
             Y esa fue la gran lección de este día, a saber, que la historia la hace la gente de a pie, seres anónimos, aunque en los relatos oficiales sólo aparezcan los famosos. Los grandes nombres sólo asoman al día siguiente, cuando los escribanos hacen la crónica. Con razón se pregunta Bertold Brecht en un poema titulado “Preguntas de un obrero que lee” si fueron los faraones los que construyeron las pirámides; si fueron los patricios los que levantaron los arcos de triunfo en Roma; si fue Alejandro, él solito, quien conquistó la India; ¿quién lloró más cuando el desastre de la Armada Invencible: Felipe II o las esposas y las madres de los soldados desaparecidos? El pueblo pone los que combaten, fabrican el pan, hacen las casas o cultivan la tierra.Pero cuando se escribe la historia aparecen los nombres de César, Alejandro, Napoleón o Felipe II.

══════

ACTIVIDAD 1: Copie literalmente el fragmento del texto de lectura que va desde "Y esa fue la" hasta "o Felipe II.".
ACTIVIDAD 2: Según el texto sobre quién hace la historia, ¿cómo se titula el poema de Bertold Brecht que allí se menciona?
ACTIVIDAD 3: Escriba la continuación del texto sobre quién hace la historia a partir de su última oración.

EXTRACTOS DE FILAS:
══════

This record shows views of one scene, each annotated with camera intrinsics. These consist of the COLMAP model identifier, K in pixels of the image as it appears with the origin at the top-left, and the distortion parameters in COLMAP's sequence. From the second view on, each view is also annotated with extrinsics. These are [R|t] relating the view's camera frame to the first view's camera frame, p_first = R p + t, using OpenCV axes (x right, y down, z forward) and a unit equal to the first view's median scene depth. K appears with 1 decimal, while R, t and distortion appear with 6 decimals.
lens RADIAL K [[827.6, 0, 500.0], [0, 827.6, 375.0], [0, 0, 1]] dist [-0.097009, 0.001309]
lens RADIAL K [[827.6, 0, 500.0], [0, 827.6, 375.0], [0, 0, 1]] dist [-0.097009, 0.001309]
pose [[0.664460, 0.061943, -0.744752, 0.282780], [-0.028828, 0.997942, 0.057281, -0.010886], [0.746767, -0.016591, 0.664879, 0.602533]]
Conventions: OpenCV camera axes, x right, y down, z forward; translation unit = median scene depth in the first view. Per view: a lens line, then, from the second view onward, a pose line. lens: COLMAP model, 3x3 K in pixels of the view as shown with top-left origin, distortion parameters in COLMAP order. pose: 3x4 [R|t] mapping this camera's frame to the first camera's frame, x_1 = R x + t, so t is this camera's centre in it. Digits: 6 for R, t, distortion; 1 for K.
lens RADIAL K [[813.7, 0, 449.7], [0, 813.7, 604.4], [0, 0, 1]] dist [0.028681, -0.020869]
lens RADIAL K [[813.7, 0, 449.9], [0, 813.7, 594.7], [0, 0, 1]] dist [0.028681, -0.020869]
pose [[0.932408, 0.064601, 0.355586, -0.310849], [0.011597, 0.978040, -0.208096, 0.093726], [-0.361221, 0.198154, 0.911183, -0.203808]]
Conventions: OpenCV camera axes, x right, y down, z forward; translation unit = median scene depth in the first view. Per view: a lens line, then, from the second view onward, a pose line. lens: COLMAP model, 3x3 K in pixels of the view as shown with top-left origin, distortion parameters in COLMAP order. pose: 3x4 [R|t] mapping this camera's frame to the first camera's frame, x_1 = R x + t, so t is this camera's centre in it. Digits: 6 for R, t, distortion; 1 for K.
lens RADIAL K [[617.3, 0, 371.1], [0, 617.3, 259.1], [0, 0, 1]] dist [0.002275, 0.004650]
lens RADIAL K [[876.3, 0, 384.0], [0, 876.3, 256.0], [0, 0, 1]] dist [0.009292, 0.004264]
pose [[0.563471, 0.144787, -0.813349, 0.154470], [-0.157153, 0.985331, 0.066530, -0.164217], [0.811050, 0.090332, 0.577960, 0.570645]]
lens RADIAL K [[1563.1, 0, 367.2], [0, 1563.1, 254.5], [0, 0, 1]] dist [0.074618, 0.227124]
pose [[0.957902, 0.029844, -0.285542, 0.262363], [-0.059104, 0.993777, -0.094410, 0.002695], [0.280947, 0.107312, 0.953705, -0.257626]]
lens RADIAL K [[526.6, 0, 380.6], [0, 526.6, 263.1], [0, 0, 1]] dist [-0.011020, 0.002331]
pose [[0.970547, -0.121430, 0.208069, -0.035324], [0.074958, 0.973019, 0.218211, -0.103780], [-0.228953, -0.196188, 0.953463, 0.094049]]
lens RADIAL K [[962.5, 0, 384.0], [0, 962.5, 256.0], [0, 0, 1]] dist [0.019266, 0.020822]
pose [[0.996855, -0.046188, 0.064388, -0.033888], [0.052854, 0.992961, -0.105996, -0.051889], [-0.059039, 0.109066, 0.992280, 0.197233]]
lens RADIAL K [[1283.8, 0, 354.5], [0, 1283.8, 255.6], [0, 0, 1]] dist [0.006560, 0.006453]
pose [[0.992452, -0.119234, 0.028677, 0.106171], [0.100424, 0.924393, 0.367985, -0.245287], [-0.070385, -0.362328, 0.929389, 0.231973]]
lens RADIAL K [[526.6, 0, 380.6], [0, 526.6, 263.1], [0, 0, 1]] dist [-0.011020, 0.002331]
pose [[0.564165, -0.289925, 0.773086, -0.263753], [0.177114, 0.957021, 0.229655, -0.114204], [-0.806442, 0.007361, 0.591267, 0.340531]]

══════

RESPUESTA 1:
Y esa fue la gran lección de este día, a saber, que la historia la hace la gente de a pie, seres anónimos, aunque en los relatos oficiales sólo aparezcan los famosos. Los grandes nombres sólo asoman al día siguiente, cuando los escribanos hacen la crónica. Con razón se pregunta Bertold Brecht en un poema titulado “Preguntas de un obrero que lee” si fueron los faraones los que construyeron las pirámides; si fueron los patricios los que levantaron los arcos de triunfo en Roma; si fue Alejandro, él solito, quien conquistó la India; ¿quién lloró más cuando el desastre de la Armada Invencible: Felipe II o las esposas y las madres de los soldados desaparecidos? El pueblo pone los que combaten, fabrican el pan, hacen las casas o cultivan la tierra.Pero cuando se escribe la historia aparecen los nombres de César, Alejandro, Napoleón o Felipe II.

RESPUESTA 2: El poema se titula "Preguntas de un obrero que lee".

RESPUESTA 3:
             Mal está que la historia robe al pueblo su protagonismo; peor aún que se le quiera convencer de que no debe velar por sus intereses, ni esforzarse por cubrir sus necesidades. Y eso ocurre cuando, por ejemplo, en unas elecciones se quiere convencer al ciudadano de a pie que es más importante la idea que unos tienen de nación que el buen funcionamiento del centro de salud. Naturalmente que son importantes los valores pero su defensa necesita un espacio de sosiego y reflexión que no ofrecen las campañas electorales donde todo lo que se busca es tocar fibras sentimentales que ahorren el juicio. Para hablar de la idea de España o de la homosexualidad o del cambio climático, hay que contar con buenos libros, profesores expertos y un marco de reflexión donde se pueda pensar.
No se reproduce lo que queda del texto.